WHAT IS NEEDED: Starting at the first line of the entries below, restate each line exactly until you reach the line with "Document page, 1500x1125 pixels.", and print that one too. Leave the pictures out and stop there.

DATA:
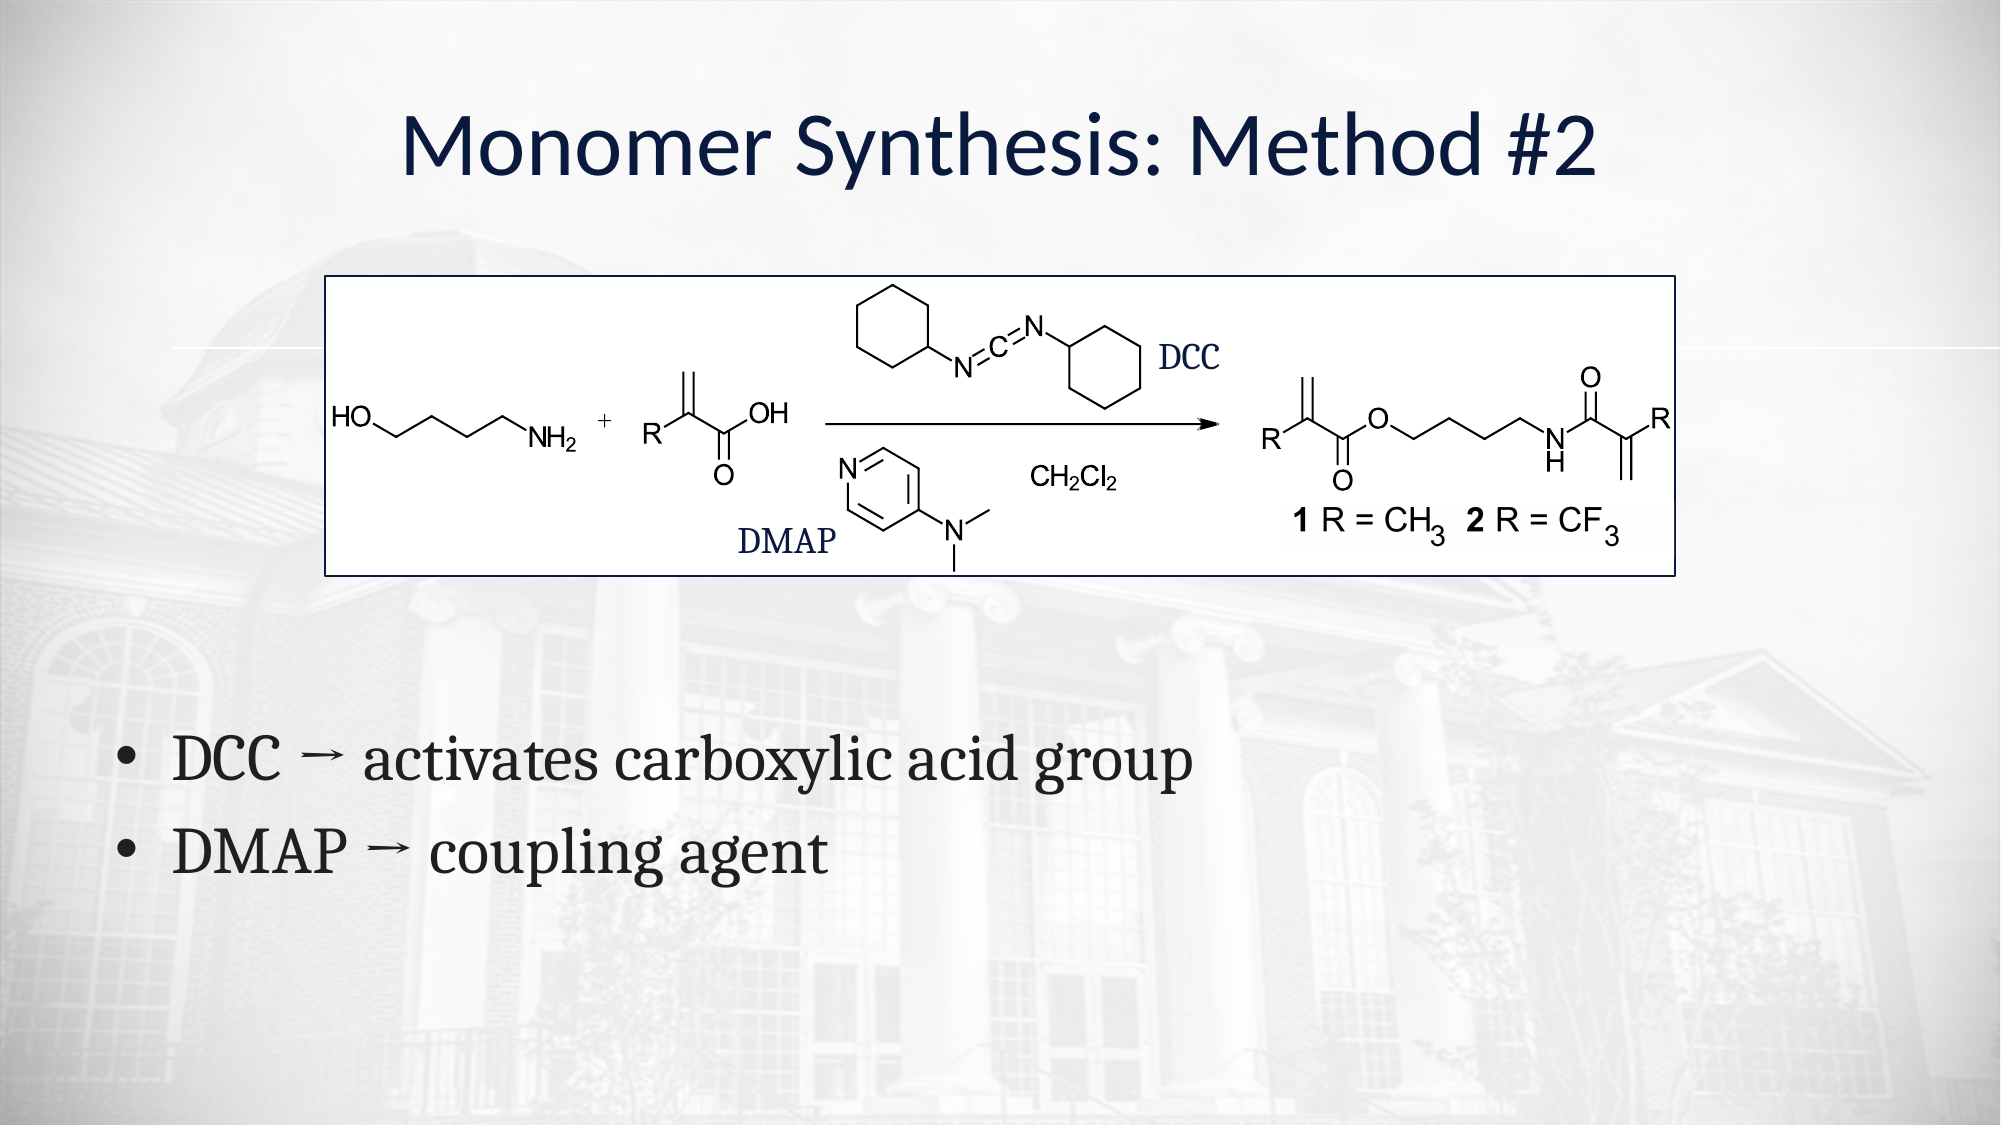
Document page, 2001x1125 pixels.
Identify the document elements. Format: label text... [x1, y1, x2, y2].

title Monomer Synthesis: Method #2 [99, 45, 1900, 233]
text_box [325, 276, 1675, 576]
picture [0, 0, 2001, 1125]
list DCC → activates carboxylic acid group DMAP → coupling agent [99, 706, 1900, 1005]
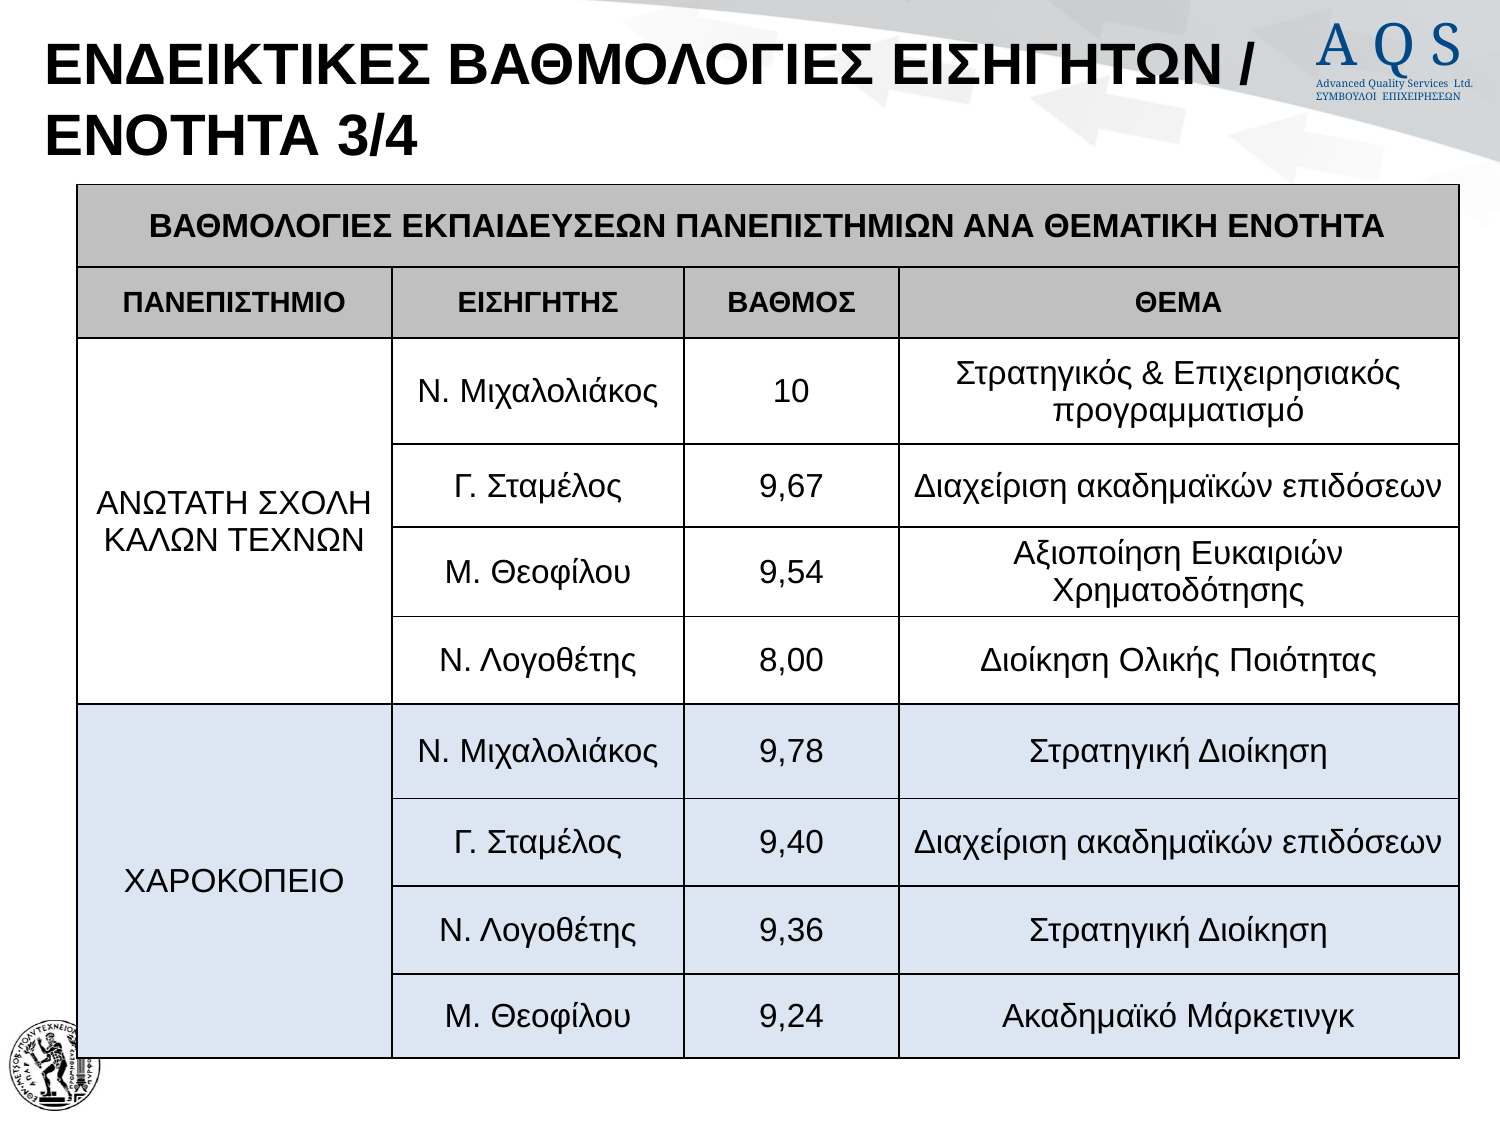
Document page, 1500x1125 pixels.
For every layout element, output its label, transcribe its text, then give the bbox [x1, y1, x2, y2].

table_cell Στρατηγικός & Επιχειρησιακός προγραμματισμό [900, 339, 1458, 443]
table_cell 8,00 [685, 617, 898, 703]
table_cell ΑΝΩΤΑΤΗ ΣΧΟΛΗ ΚΑΛΩΝ ΤΕΧΝΩΝ [78, 339, 391, 703]
table_cell Ν. Μιχαλολιάκος [393, 339, 683, 443]
table_cell Γ. Σταμέλος [393, 445, 683, 526]
table_header ΒΑΘΜΟΛΟΓΙΕΣ ΕΚΠΑΙΔΕΥΣΕΩΝ ΠΑΝΕΠΙΣΤΗΜΙΩΝ ΑΝΑ ΘΕΜΑΤΙΚΗ ΕΝΟΤΗΤΑ [78, 185, 1458, 266]
table_cell Διοίκηση Ολικής Ποιότητας [900, 617, 1458, 703]
table_cell Μ. Θεοφίλου [393, 975, 683, 1057]
table_cell ΘΕΜΑ [900, 268, 1458, 337]
table_cell Διαχείριση ακαδημαϊκών επιδόσεων [900, 799, 1458, 885]
table_cell 10 [685, 339, 898, 443]
table_cell 9,40 [685, 799, 898, 885]
table_cell ΕΙΣΗΓΗΤΗΣ [393, 268, 683, 337]
table_cell Αξιοποίηση Ευκαιριών Χρηματοδότησης [900, 528, 1458, 616]
table_cell Γ. Σταμέλος [393, 799, 683, 885]
table_cell Ν. Μιχαλολιάκος [393, 705, 683, 798]
title ΕΝΔΕΙΚΤΙΚΕΣ ΒΑΘΜΟΛΟΓΙΕΣ ΕΙΣΗΓΗΤΩΝ / ΕΝΟΤΗΤΑ 3/4 [29, 19, 1272, 157]
table_cell ΒΑΘΜΟΣ [685, 268, 898, 337]
table_cell Ακαδημαϊκό Μάρκετινγκ [900, 975, 1458, 1057]
table_cell ΧΑΡΟΚΟΠΕΙΟ [78, 705, 391, 1057]
table_cell Στρατηγική Διοίκηση [900, 705, 1458, 798]
picture [0, 0, 1500, 1125]
table_cell 9,67 [685, 445, 898, 526]
table_cell 9,78 [685, 705, 898, 798]
table_cell 9,36 [685, 887, 898, 973]
table_cell 9,24 [685, 975, 898, 1057]
table_cell Ν. Λογοθέτης [393, 887, 683, 973]
table_cell ΠΑΝΕΠΙΣΤΗΜΙΟ [78, 268, 391, 337]
table_cell Στρατηγική Διοίκηση [900, 887, 1458, 973]
table_cell Ν. Λογοθέτης [393, 617, 683, 703]
table_cell 9,54 [685, 528, 898, 616]
table_cell Διαχείριση ακαδημαϊκών επιδόσεων [900, 445, 1458, 526]
table_cell Μ. Θεοφίλου [393, 528, 683, 616]
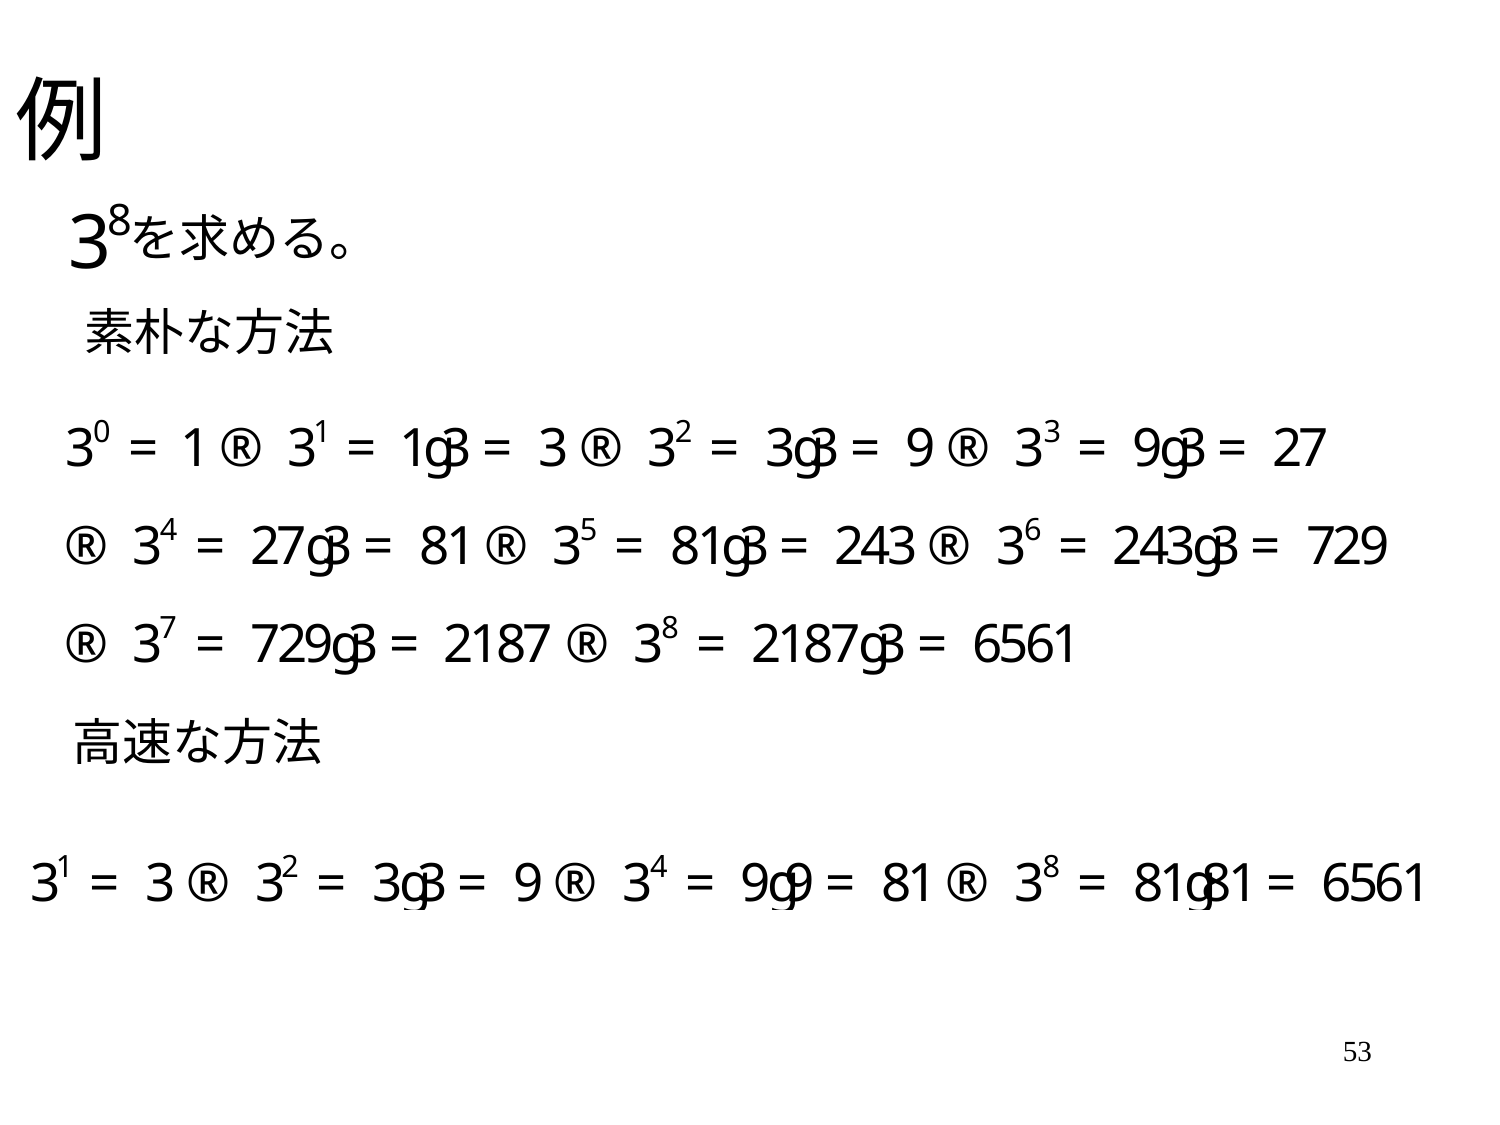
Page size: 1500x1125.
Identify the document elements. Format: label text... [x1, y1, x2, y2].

slide_number 53 [1074, 1024, 1388, 1101]
text_box を求める。 [152, 199, 395, 274]
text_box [58, 409, 1395, 675]
title 例 [0, 23, 1276, 212]
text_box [23, 843, 1435, 911]
text_box 素朴な方法 [69, 292, 349, 368]
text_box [58, 187, 147, 282]
text_box 高速な方法 [57, 703, 338, 778]
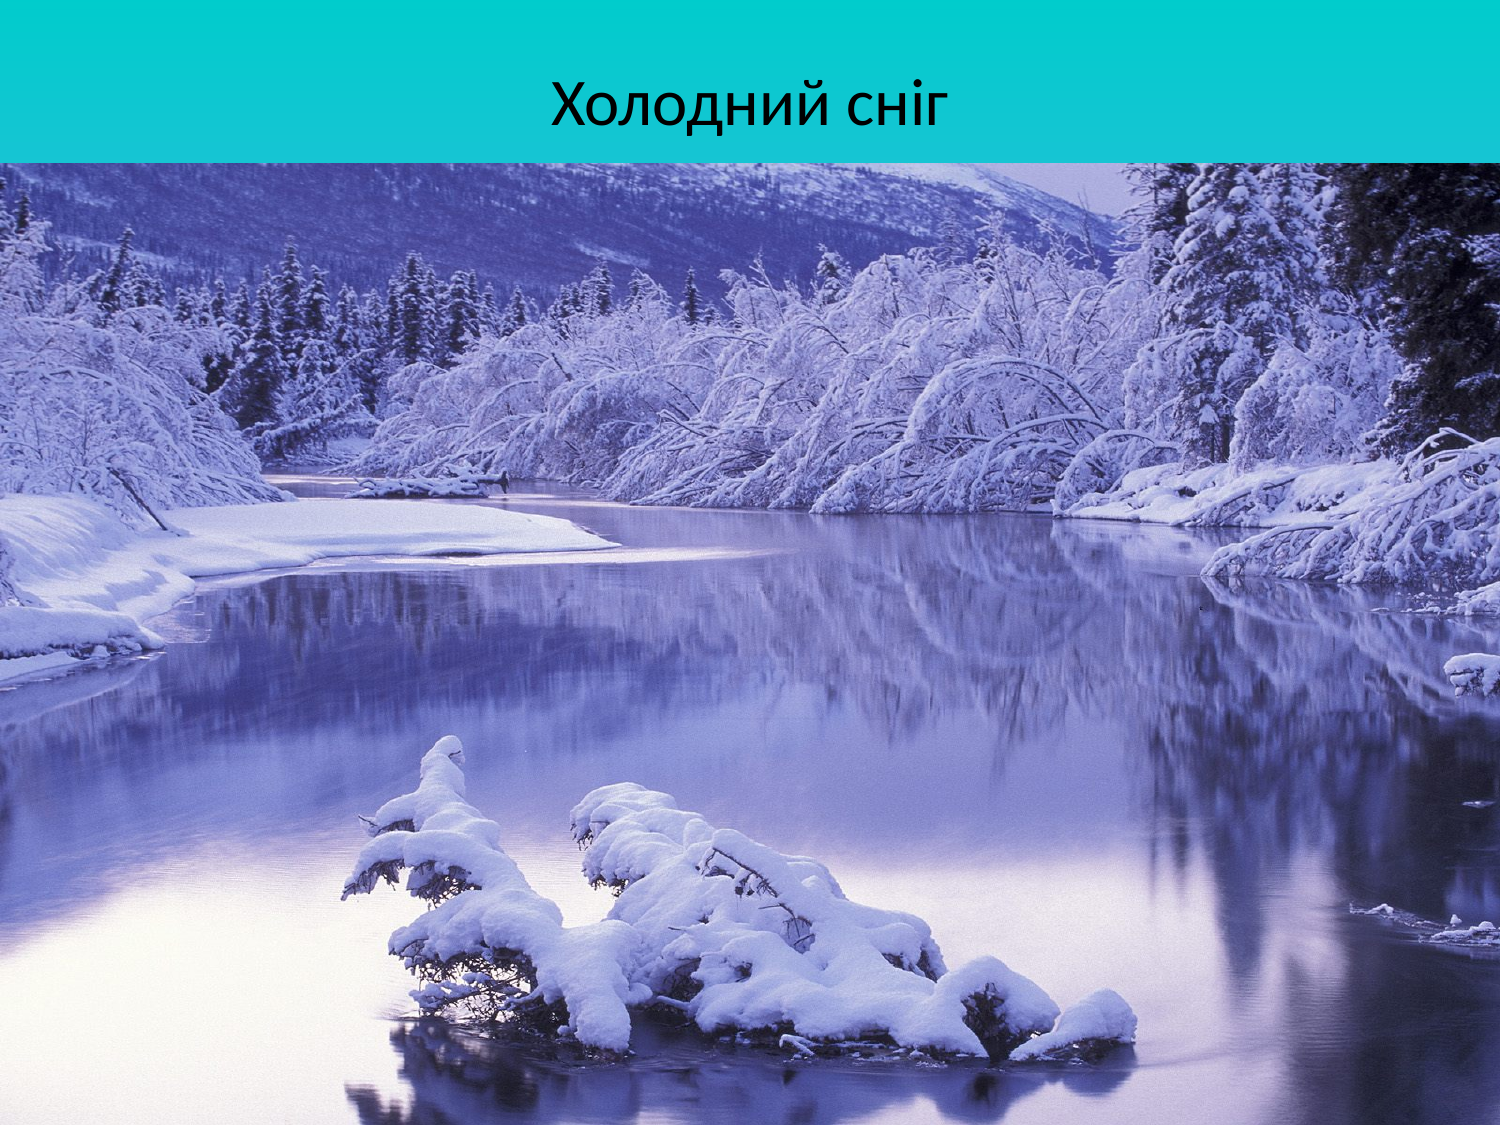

FINAL ANSWER:
Document page, 2001x1125 pixels.
Identify the document elements. Format: label text... [x1, y1, x2, y2].

title Monomer Synthesis: Method #2 [99, 45, 1900, 233]
text_box [325, 276, 1675, 576]
picture [0, 0, 2001, 1125]
list DCC → activates carboxylic acid group DMAP → coupling agent [99, 706, 1900, 1005]
Document page, 1500x1125 pixels.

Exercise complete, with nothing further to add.